Freedom begins when you realize that you cannot control everything. And this is not defeat. It’s liberation. You are not omnipotent – and that is your strength. When you accept that there are things you cannot change, you begin to focus on what is truly in your hands. You stop fighting reality and find your place in it.
Scientific studies show that awareness of your boundaries reduces stress levels and increases psychological resilience. The prefrontal cortex of the brain, responsible for self-control, helps regulate emotions and make balanced decisions. According to the Journal of Psychology & Health (2022), people who are aware of their boundaries are 35% more likely to achieve their goals and 40% less likely to experience burnout. This is not a restriction of freedom but its enhancement. When you understand that you can control yourself, you become freer than when you try to control everything around you.
Freedom in accepting boundaries manifests in two paradoxical things: power and submission. Power through accepting boundaries is self-control. It’s the ability to say "no" to what destroys and "yes" to what helps.
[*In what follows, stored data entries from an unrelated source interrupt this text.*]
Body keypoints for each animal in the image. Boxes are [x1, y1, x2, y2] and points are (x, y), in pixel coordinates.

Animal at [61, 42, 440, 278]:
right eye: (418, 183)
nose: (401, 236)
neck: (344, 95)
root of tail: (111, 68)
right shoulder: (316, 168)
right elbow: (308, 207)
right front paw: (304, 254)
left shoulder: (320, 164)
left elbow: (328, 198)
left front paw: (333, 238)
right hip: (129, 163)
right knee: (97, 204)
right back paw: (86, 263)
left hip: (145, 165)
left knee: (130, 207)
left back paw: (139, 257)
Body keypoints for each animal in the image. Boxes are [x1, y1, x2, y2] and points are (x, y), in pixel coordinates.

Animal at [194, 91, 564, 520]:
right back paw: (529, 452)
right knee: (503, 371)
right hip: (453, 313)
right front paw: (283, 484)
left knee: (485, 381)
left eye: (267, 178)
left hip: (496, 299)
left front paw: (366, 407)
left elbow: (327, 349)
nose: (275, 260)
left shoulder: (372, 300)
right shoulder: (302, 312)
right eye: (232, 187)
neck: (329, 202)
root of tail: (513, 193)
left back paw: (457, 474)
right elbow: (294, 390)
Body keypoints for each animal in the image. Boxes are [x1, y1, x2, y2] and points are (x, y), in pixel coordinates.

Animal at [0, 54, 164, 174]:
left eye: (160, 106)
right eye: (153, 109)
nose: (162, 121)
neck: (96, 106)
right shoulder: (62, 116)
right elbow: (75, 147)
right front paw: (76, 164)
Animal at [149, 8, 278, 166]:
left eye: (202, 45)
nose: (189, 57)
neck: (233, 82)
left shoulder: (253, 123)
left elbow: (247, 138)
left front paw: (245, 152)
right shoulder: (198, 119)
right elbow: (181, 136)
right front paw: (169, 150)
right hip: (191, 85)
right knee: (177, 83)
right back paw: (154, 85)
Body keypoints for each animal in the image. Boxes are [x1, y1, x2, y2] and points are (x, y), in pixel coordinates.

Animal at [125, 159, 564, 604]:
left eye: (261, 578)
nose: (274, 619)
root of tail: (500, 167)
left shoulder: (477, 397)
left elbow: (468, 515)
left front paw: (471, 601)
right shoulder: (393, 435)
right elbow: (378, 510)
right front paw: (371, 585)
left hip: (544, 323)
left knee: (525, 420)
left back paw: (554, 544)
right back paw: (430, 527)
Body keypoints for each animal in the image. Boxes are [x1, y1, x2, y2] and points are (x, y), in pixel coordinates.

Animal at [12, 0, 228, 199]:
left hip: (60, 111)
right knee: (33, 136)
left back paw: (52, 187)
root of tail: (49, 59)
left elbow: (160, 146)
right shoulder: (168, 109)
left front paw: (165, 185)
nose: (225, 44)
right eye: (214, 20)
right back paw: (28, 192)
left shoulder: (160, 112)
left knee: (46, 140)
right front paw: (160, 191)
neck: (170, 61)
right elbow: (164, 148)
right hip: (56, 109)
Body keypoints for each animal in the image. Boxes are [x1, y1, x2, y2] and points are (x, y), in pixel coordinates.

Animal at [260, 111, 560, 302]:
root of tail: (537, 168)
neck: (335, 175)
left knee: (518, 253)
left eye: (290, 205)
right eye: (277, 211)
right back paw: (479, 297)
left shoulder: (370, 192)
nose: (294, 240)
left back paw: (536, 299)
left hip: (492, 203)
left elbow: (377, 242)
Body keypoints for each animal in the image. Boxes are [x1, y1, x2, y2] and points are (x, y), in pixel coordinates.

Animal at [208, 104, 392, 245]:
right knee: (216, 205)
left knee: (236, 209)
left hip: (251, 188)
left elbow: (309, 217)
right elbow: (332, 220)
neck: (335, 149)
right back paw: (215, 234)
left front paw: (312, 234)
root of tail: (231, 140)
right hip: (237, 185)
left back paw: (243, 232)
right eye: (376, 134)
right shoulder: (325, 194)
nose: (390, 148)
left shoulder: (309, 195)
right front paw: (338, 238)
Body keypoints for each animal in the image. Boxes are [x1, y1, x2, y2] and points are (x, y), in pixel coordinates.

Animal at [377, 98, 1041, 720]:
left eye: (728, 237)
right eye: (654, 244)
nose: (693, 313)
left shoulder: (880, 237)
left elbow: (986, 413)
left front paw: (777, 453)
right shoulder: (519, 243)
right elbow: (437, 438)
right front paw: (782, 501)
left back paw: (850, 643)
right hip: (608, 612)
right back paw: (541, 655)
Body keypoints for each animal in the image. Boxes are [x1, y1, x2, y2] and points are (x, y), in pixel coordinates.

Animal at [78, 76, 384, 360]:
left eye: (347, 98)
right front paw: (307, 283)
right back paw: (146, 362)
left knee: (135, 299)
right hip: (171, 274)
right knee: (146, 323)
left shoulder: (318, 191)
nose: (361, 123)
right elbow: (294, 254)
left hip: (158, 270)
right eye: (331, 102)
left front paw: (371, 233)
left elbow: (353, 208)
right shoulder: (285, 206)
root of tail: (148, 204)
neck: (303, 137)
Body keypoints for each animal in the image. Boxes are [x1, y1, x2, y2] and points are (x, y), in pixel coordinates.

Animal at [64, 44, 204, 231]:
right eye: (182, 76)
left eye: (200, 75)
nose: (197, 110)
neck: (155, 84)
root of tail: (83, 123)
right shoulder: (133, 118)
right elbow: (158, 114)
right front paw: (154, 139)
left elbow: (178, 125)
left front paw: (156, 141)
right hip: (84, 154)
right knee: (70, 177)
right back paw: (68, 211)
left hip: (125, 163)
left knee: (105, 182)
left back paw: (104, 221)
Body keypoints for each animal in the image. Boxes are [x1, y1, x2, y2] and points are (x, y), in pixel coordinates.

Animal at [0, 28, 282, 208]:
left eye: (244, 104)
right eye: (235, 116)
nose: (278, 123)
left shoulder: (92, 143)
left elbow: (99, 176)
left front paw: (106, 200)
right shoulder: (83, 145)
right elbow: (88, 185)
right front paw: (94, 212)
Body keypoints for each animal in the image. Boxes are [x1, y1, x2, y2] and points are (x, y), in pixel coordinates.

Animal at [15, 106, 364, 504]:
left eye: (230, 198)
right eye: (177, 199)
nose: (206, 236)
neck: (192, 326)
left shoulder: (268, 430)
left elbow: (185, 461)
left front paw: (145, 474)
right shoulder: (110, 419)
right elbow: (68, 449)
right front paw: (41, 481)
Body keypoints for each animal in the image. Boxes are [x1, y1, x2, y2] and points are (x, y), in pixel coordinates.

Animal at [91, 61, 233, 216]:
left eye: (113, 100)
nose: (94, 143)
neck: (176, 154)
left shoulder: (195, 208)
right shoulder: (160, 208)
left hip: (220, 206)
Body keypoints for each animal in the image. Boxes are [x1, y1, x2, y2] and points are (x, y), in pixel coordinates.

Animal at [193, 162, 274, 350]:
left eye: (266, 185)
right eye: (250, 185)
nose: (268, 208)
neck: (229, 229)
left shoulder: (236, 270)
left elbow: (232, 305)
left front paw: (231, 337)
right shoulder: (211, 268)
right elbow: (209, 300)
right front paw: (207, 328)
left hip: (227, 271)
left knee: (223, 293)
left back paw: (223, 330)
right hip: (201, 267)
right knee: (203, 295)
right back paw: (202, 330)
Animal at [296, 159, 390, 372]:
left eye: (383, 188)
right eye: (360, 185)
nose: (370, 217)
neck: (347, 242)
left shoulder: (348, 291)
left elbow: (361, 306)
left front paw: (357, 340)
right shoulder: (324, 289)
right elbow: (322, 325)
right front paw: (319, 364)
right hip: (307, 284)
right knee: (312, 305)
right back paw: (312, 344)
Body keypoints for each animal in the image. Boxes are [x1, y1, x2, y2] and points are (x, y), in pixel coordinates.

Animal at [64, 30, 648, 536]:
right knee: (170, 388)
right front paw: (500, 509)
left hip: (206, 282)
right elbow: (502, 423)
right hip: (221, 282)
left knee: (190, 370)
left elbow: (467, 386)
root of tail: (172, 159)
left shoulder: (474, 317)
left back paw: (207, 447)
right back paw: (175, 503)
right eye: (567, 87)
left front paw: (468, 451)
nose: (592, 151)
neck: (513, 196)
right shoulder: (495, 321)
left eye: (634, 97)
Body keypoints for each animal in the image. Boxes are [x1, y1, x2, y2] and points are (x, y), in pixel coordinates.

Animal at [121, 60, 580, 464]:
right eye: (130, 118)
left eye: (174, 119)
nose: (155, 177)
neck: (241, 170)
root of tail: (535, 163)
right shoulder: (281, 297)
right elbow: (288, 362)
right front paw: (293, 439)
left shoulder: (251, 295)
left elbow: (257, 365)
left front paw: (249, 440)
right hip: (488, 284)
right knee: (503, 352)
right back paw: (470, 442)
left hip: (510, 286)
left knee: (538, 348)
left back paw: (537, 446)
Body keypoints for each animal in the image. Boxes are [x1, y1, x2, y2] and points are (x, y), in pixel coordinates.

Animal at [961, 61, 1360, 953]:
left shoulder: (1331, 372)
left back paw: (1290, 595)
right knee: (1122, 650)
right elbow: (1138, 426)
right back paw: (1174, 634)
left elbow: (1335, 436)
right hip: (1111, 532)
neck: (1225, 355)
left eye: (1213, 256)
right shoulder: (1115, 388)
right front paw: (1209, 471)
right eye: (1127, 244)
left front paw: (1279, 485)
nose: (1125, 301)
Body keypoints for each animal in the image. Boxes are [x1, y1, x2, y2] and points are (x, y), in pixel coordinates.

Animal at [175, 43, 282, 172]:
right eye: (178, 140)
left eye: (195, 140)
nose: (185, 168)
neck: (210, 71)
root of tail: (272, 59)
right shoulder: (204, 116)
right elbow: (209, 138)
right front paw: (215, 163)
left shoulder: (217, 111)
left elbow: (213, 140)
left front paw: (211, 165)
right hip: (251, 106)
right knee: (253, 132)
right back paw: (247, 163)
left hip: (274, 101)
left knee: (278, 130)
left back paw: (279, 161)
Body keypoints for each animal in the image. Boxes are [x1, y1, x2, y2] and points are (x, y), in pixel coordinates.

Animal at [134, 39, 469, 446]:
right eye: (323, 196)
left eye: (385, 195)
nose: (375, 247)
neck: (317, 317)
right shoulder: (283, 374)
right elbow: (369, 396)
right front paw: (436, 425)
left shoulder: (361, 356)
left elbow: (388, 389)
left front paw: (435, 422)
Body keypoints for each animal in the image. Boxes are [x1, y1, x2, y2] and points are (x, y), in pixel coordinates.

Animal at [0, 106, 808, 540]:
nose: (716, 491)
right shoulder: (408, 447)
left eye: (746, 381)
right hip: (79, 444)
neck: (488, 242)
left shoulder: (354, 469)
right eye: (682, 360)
It’s not about dictating others but about controlling your decisions and emotions. And submission through boundaries is the ability to trust. When you understand that you don’t have to keep everything under control, you let go of fear. You find peace in trust, stop fighting situations, and open space for new opportunities. This is not weakness but strength that comes with the realization that control is not always your duty.
An example from life? Imagine you are overloaded with work. It’s hard for you to refuse new tasks because you fear letting down your team or appearing weak. But saying "no" is not selfishness. It’s self-respect. Recognizing your boundaries helps you avoid burnout and work productively. Or another case: you are in a relationship but are afraid to trust your partner because it makes you vulnerable. But when you let go of this fear, you find peace and depth that are impossible in the constant struggle for control.
Freedom is not the absence of boundaries but their awareness. It’s understanding that boundaries are not walls but doors. You decide when to open them and when to close them. Accepting your boundaries is the path to true freedom because only then do you begin to live not by others’ expectations but by your own values. And only then do you become truly strong.
What Awaits You if You Decide to Reassess Your Fears
Reassessing your fears is like stepping into a dark room full of mirrors. It’s not frightening because someone is there, but because you might see yourself as you’ve never seen before. Fears are not enemies. They are always there, whispering reminders of your weaknesses. But if you decide to face them, you’ll realize they don’t want to destroy you. Their task is to protect. But this protection too often becomes a cage.